Revenues. Revenues for the year ended December 31, 2008 were $13.8 million and includes the results of Regional and the Oklahoma Assets for the twelve months during 2008. Revenues during the year ended December 31, 2007 were $5.9 million and includes the results of Regional for the period July 28, 2007 to December 31, 2007, the results of the Oklahoma Assets for the period November 19, 2007 to December 31, 2007 and the results of the LPG transportation for the full twelve months. The results for the two periods are not comparative since each period contains different business operations for different periods of time.

Cost of goods sold. Cost of goods sold for the year ended December 31, 2008 was $10.8 million and includes the results of Regional and the Oklahoma Assets for the twelve months during 2008. Cost of goods sold during the year ended December 31, 2007 were $4.8 million and includes the costs of goods sold of Regional for the period July 28, 2007 to December 31, 2007, the cost of goods sold of the Oklahoma Assets for the period November 19, 2007 to December 31, 2007 and the cost of goods sold of the LPG transportation for the full twelve months. The results for the two periods are not comparative since each period contains different business operations for different periods of time.

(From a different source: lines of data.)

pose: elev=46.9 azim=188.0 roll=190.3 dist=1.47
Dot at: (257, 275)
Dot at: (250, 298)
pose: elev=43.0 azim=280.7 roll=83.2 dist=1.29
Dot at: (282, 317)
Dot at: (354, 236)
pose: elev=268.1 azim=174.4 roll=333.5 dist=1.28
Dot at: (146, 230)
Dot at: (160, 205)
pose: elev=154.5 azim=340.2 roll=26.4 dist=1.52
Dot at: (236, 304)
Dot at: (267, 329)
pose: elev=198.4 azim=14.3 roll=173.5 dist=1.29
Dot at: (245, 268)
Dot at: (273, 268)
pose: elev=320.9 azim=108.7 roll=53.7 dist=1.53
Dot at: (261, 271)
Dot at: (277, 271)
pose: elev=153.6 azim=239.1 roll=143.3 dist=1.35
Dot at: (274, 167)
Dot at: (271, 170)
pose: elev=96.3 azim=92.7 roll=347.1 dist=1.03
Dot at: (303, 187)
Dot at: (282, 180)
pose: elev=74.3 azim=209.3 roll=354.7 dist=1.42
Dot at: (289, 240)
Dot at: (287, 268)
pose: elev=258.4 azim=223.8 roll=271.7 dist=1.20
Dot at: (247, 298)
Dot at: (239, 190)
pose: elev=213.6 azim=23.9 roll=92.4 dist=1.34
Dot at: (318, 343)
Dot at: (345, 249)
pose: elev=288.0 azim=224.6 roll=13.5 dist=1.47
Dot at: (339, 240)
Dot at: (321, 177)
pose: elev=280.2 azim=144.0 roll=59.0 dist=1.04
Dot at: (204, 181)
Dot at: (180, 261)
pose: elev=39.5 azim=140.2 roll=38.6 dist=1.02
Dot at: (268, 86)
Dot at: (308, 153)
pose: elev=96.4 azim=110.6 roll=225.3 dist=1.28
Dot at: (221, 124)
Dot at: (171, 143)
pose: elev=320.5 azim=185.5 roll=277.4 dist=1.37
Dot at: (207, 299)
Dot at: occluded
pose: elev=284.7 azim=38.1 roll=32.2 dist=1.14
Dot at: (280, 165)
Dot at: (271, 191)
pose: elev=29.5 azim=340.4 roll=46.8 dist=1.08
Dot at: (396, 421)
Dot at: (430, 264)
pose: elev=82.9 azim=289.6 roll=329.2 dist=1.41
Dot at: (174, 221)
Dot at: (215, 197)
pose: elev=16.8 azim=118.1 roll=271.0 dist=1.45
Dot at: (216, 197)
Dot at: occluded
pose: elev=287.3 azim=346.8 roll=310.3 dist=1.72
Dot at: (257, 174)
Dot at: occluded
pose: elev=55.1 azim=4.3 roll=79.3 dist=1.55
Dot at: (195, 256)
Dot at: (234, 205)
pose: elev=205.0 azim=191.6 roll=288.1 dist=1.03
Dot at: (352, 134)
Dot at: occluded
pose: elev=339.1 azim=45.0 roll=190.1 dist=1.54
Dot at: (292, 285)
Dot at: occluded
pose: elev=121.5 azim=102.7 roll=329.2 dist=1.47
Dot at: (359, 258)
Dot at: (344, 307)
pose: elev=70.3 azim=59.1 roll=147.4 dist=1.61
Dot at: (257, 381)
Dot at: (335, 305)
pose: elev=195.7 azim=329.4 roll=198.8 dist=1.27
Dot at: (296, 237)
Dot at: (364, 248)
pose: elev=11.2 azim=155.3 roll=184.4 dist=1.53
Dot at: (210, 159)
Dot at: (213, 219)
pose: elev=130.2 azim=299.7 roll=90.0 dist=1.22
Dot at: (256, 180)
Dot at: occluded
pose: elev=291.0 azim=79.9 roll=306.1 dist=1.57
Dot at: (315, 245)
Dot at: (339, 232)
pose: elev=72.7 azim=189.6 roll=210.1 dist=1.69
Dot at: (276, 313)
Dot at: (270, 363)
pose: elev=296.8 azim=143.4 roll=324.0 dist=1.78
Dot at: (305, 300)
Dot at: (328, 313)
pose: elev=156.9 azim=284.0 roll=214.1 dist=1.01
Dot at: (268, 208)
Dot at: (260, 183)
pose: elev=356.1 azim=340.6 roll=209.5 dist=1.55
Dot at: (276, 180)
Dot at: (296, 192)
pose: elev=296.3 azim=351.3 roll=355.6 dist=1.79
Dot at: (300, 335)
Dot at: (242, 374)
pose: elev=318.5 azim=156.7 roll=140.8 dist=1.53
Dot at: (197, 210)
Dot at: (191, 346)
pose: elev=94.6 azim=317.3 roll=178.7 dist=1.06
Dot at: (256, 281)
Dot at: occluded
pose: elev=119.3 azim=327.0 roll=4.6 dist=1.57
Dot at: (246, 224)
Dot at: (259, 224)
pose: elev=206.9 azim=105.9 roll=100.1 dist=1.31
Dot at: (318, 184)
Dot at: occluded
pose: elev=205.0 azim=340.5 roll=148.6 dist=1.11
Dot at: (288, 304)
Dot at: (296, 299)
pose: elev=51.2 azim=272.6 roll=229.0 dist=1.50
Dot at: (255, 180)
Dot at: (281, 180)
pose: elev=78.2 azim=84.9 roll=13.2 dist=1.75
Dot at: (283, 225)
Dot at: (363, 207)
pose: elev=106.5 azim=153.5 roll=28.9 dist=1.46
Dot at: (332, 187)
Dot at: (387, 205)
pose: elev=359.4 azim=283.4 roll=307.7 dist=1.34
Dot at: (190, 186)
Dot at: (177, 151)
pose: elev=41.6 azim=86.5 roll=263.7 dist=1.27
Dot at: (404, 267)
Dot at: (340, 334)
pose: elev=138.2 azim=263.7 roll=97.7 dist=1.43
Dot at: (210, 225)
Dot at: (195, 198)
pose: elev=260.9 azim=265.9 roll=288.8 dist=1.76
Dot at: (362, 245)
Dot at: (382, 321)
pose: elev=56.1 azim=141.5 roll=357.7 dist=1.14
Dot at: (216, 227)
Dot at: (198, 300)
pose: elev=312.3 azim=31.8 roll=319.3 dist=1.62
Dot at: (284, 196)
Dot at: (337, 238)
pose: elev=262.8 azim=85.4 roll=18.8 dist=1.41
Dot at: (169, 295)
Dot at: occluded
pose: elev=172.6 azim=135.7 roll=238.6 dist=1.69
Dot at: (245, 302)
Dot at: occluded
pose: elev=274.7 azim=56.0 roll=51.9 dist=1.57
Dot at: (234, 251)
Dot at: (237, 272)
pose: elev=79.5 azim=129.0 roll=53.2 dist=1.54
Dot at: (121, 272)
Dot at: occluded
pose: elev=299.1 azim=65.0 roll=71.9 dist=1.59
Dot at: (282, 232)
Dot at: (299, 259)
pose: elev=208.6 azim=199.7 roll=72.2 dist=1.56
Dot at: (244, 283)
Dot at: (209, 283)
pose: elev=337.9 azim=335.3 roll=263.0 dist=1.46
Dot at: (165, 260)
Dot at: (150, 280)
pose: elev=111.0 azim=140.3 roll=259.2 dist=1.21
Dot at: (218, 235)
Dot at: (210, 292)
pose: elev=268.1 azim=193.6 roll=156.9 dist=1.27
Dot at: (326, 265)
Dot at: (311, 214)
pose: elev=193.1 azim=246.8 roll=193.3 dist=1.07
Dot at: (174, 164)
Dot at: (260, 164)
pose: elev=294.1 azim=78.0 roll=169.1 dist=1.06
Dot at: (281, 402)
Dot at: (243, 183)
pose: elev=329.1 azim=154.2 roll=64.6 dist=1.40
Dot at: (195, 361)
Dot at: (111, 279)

Selling, general and administrative expenses. Selling, general and administrative expenses were $5.3 million for the year ended December 31, 2008. Excluding the selling, general and administrative expenses associated with the acquisitions or sales of Regional, the Oklahoma Assets and/or the LPG Transportation business, the remaining selling, general and administrative expenses were associated with corporate related activities. These selling, general and administrative costs were $3.6 million during the year ended December 31, 2008 compared with $4.0 million during the year ended December 31, 2007. These costs were comprised of indirect selling, general and administrative expenses directly incurred by Rio Vista or allocated by Penn Octane to Rio Vista in accordance with the Omnibus Agreement. The costs consisted of salary related costs, legal, accounting and other professional fees, and other corporate related costs, including insurance, taxes other than income, and public company expenses. Salary related costs allocated by Penn Octane were based on the percentage of time spent by those employees (including executive officers) in performing Rio Vista related matters compared with the overall time spent working by those employees.

Audit Opinion Going Concern Qualification

The independent auditor’s opinion included in Rio Vista’s financial statements for the year ended December 31, 2008 included in its Form 10-K filed on April 14, 2009 with the Securities and Exchange Commission (“SEC”) contained a “going concern” qualification. The qualification states that “conditions exist which raise substantial doubt about Rio Vista’s ability to continue as a going concern.” Factors contributing to the inclusion of the qualification include: 1) concern over Rio Vista’s ability to generate sufficient cash flow in the future to pay its expenses and its current debt obligations as they become due and 2) Rio Vista’s dependence on Penn Octane Corporation, the parent of Rio Vista’s general partner, to continue as a going concern. For further information, please refer to Rio Vista’s Form 10-K filed with the SEC on April 14, 2009 (SEC file number 000-50394).